### WHAT THIS TASK INVOLVES:
Write the records out once more, exactly as they appear below.

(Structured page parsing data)
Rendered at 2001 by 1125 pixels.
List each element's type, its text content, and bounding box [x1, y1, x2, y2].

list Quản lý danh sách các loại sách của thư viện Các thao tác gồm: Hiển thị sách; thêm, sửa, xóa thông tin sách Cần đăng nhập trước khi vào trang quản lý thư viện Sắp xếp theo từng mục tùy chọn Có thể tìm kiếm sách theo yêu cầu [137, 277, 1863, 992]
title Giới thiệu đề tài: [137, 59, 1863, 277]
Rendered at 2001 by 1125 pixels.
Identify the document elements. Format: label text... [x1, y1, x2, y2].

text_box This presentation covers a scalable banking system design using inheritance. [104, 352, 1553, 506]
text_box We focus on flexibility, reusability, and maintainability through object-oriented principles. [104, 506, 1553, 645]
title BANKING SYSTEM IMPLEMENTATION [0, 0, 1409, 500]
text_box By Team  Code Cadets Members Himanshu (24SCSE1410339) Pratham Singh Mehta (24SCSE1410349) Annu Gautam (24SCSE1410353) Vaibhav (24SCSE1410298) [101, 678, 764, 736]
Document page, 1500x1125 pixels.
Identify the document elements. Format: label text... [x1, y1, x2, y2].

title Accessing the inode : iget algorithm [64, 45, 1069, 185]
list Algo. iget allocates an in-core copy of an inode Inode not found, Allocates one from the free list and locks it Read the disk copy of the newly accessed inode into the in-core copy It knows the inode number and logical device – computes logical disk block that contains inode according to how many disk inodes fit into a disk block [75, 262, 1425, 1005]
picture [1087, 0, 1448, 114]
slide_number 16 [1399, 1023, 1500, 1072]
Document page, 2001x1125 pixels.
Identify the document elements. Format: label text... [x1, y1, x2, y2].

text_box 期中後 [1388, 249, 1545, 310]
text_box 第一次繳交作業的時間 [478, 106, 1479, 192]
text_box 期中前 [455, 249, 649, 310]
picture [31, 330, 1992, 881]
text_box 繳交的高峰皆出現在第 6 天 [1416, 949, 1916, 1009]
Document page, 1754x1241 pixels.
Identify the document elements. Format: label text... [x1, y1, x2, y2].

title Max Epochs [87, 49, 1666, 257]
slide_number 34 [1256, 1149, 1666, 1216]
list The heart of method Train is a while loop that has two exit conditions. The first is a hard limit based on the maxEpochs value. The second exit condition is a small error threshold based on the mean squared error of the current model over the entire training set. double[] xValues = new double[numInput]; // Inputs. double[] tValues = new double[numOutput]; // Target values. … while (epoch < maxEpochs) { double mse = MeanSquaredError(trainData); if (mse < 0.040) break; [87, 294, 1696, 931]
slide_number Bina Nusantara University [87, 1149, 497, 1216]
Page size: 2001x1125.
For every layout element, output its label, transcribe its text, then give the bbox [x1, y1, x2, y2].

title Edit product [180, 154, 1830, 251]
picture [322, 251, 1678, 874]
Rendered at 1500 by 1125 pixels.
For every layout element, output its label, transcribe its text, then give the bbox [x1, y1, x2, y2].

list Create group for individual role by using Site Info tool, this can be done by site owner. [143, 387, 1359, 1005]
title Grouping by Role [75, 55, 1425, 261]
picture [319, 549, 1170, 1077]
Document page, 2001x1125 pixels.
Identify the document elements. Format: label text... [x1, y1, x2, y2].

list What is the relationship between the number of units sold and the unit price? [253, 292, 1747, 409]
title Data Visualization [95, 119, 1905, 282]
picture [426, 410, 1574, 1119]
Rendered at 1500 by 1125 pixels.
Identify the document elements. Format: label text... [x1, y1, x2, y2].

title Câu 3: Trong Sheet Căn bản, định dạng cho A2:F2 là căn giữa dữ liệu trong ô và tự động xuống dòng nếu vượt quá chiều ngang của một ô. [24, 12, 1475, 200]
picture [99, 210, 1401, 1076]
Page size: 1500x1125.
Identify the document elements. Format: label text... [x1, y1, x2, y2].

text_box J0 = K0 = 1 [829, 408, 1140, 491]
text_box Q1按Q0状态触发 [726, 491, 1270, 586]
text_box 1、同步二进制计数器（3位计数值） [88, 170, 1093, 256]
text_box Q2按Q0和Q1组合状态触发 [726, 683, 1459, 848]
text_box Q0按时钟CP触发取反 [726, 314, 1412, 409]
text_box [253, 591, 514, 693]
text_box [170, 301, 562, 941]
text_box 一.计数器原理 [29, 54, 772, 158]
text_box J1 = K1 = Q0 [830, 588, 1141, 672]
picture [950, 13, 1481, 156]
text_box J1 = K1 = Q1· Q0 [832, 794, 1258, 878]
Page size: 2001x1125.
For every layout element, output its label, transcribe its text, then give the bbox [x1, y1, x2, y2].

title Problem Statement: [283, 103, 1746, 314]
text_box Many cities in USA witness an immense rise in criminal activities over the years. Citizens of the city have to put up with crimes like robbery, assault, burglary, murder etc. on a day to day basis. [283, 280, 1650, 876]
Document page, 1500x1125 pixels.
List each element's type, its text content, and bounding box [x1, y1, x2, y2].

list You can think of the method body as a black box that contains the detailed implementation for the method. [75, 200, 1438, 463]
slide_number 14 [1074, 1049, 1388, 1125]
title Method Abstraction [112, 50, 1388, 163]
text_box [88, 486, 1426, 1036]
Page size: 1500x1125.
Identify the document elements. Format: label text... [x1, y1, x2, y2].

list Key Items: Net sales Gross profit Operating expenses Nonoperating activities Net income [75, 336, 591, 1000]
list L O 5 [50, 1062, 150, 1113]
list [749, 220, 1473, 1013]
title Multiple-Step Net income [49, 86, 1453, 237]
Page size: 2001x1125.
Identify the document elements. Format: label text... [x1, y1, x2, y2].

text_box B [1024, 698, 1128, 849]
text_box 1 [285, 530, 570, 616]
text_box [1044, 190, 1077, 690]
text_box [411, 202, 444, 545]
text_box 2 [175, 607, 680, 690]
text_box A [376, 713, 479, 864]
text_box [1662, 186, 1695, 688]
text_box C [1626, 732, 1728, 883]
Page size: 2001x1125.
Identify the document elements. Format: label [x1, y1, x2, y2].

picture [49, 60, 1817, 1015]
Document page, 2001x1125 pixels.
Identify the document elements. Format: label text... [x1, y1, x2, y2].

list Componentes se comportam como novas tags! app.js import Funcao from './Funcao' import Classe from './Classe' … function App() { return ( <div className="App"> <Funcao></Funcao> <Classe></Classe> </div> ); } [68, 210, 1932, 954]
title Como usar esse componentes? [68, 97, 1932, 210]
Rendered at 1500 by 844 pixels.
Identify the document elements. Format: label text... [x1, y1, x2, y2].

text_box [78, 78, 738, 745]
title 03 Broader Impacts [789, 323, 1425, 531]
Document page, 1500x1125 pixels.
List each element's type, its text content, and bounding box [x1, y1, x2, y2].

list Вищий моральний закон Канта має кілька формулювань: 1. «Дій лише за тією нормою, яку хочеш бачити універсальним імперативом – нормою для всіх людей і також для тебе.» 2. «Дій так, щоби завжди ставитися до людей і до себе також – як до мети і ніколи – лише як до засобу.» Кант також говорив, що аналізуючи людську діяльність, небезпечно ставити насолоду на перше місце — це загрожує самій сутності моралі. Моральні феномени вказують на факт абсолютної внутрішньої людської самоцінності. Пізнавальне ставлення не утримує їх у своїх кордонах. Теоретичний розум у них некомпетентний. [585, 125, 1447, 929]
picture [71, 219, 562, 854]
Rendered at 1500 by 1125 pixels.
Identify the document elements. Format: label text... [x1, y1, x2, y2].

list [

### SOLUTION TO THIS EXERCISE:
Rendered at 2001 by 1125 pixels.
List each element's type, its text content, and bounding box [x1, y1, x2, y2].

list Quản lý danh sách các loại sách của thư viện Các thao tác gồm: Hiển thị sách; thêm, sửa, xóa thông tin sách Cần đăng nhập trước khi vào trang quản lý thư viện Sắp xếp theo từng mục tùy chọn Có thể tìm kiếm sách theo yêu cầu [137, 277, 1863, 992]
title Giới thiệu đề tài: [137, 59, 1863, 277]
Rendered at 2001 by 1125 pixels.
Identify the document elements. Format: label text... [x1, y1, x2, y2].

text_box This presentation covers a scalable banking system design using inheritance. [104, 352, 1553, 506]
text_box We focus on flexibility, reusability, and maintainability through object-oriented principles. [104, 506, 1553, 645]
title BANKING SYSTEM IMPLEMENTATION [0, 0, 1409, 500]
text_box By Team  Code Cadets Members Himanshu (24SCSE1410339) Pratham Singh Mehta (24SCSE1410349) Annu Gautam (24SCSE1410353) Vaibhav (24SCSE1410298) [101, 678, 764, 736]
Document page, 1500x1125 pixels.
Identify the document elements. Format: label text... [x1, y1, x2, y2].

title Accessing the inode : iget algorithm [64, 45, 1069, 185]
list Algo. iget allocates an in-core copy of an inode Inode not found, Allocates one from the free list and locks it Read the disk copy of the newly accessed inode into the in-core copy It knows the inode number and logical device – computes logical disk block that contains inode according to how many disk inodes fit into a disk block [75, 262, 1425, 1005]
picture [1087, 0, 1448, 114]
slide_number 16 [1399, 1023, 1500, 1072]
Document page, 2001x1125 pixels.
Identify the document elements. Format: label text... [x1, y1, x2, y2].

text_box 期中後 [1388, 249, 1545, 310]
text_box 第一次繳交作業的時間 [478, 106, 1479, 192]
text_box 期中前 [455, 249, 649, 310]
picture [31, 330, 1992, 881]
text_box 繳交的高峰皆出現在第 6 天 [1416, 949, 1916, 1009]
Document page, 1754x1241 pixels.
Identify the document elements. Format: label text... [x1, y1, x2, y2].

title Max Epochs [87, 49, 1666, 257]
slide_number 34 [1256, 1149, 1666, 1216]
list The heart of method Train is a while loop that has two exit conditions. The first is a hard limit based on the maxEpochs value. The second exit condition is a small error threshold based on the mean squared error of the current model over the entire training set. double[] xValues = new double[numInput]; // Inputs. double[] tValues = new double[numOutput]; // Target values. … while (epoch < maxEpochs) { double mse = MeanSquaredError(trainData); if (mse < 0.040) break; [87, 294, 1696, 931]
slide_number Bina Nusantara University [87, 1149, 497, 1216]
Page size: 2001x1125.
For every layout element, output its label, transcribe its text, then give the bbox [x1, y1, x2, y2].

title Edit product [180, 154, 1830, 251]
picture [322, 251, 1678, 874]
Rendered at 1500 by 1125 pixels.
For every layout element, output its label, transcribe its text, then give the bbox [x1, y1, x2, y2].

list Create group for individual role by using Site Info tool, this can be done by site owner. [143, 387, 1359, 1005]
title Grouping by Role [75, 55, 1425, 261]
picture [319, 549, 1170, 1077]
Document page, 2001x1125 pixels.
Identify the document elements. Format: label text... [x1, y1, x2, y2].

list What is the relationship between the number of units sold and the unit price? [253, 292, 1747, 409]
title Data Visualization [95, 119, 1905, 282]
picture [426, 410, 1574, 1119]
Rendered at 1500 by 1125 pixels.
Identify the document elements. Format: label text... [x1, y1, x2, y2].

title Câu 3: Trong Sheet Căn bản, định dạng cho A2:F2 là căn giữa dữ liệu trong ô và tự động xuống dòng nếu vượt quá chiều ngang của một ô. [24, 12, 1475, 200]
picture [99, 210, 1401, 1076]
Page size: 1500x1125.
Identify the document elements. Format: label text... [x1, y1, x2, y2].

text_box J0 = K0 = 1 [829, 408, 1140, 491]
text_box Q1按Q0状态触发 [726, 491, 1270, 586]
text_box 1、同步二进制计数器（3位计数值） [88, 170, 1093, 256]
text_box Q2按Q0和Q1组合状态触发 [726, 683, 1459, 848]
text_box Q0按时钟CP触发取反 [726, 314, 1412, 409]
text_box [253, 591, 514, 693]
text_box [170, 301, 562, 941]
text_box 一.计数器原理 [29, 54, 772, 158]
text_box J1 = K1 = Q0 [830, 588, 1141, 672]
picture [950, 13, 1481, 156]
text_box J1 = K1 = Q1· Q0 [832, 794, 1258, 878]
Page size: 2001x1125.
For every layout element, output its label, transcribe its text, then give the bbox [x1, y1, x2, y2].

title Problem Statement: [283, 103, 1746, 314]
text_box Many cities in USA witness an immense rise in criminal activities over the years. Citizens of the city have to put up with crimes like robbery, assault, burglary, murder etc. on a day to day basis. [283, 280, 1650, 876]
Document page, 1500x1125 pixels.
List each element's type, its text content, and bounding box [x1, y1, x2, y2].

list You can think of the method body as a black box that contains the detailed implementation for the method. [75, 200, 1438, 463]
slide_number 14 [1074, 1049, 1388, 1125]
title Method Abstraction [112, 50, 1388, 163]
text_box [88, 486, 1426, 1036]
Page size: 1500x1125.
Identify the document elements. Format: label text... [x1, y1, x2, y2].

list Key Items: Net sales Gross profit Operating expenses Nonoperating activities Net income [75, 336, 591, 1000]
list L O 5 [50, 1062, 150, 1113]
list [749, 220, 1473, 1013]
title Multiple-Step Net income [49, 86, 1453, 237]
Page size: 2001x1125.
Identify the document elements. Format: label text... [x1, y1, x2, y2].

text_box B [1024, 698, 1128, 849]
text_box 1 [285, 530, 570, 616]
text_box [1044, 190, 1077, 690]
text_box [411, 202, 444, 545]
text_box 2 [175, 607, 680, 690]
text_box A [376, 713, 479, 864]
text_box [1662, 186, 1695, 688]
text_box C [1626, 732, 1728, 883]
Page size: 2001x1125.
Identify the document elements. Format: label [x1, y1, x2, y2].

picture [49, 60, 1817, 1015]
Document page, 2001x1125 pixels.
Identify the document elements. Format: label text... [x1, y1, x2, y2].

list Componentes se comportam como novas tags! app.js import Funcao from './Funcao' import Classe from './Classe' … function App() { return ( <div className="App"> <Funcao></Funcao> <Classe></Classe> </div> ); } [68, 210, 1932, 954]
title Como usar esse componentes? [68, 97, 1932, 210]
Rendered at 1500 by 844 pixels.
Identify the document elements. Format: label text... [x1, y1, x2, y2].

text_box [78, 78, 738, 745]
title 03 Broader Impacts [789, 323, 1425, 531]
Document page, 1500x1125 pixels.
List each element's type, its text content, and bounding box [x1, y1, x2, y2].

list Вищий моральний закон Канта має кілька формулювань: 1. «Дій лише за тією нормою, яку хочеш бачити універсальним імперативом – нормою для всіх людей і також для тебе.» 2. «Дій так, щоби завжди ставитися до людей і до себе також – як до мети і ніколи – лише як до засобу.» Кант також говорив, що аналізуючи людську діяльність, небезпечно ставити насолоду на перше місце — це загрожує самій сутності моралі. Моральні феномени вказують на факт абсолютної внутрішньої людської самоцінності. Пізнавальне ставлення не утримує їх у своїх кордонах. Теоретичний розум у них некомпетентний. [585, 125, 1447, 929]
picture [71, 219, 562, 854]
Rendered at 1500 by 1125 pixels.
Identify the document elements. Format: label text... [x1, y1, x2, y2].

list [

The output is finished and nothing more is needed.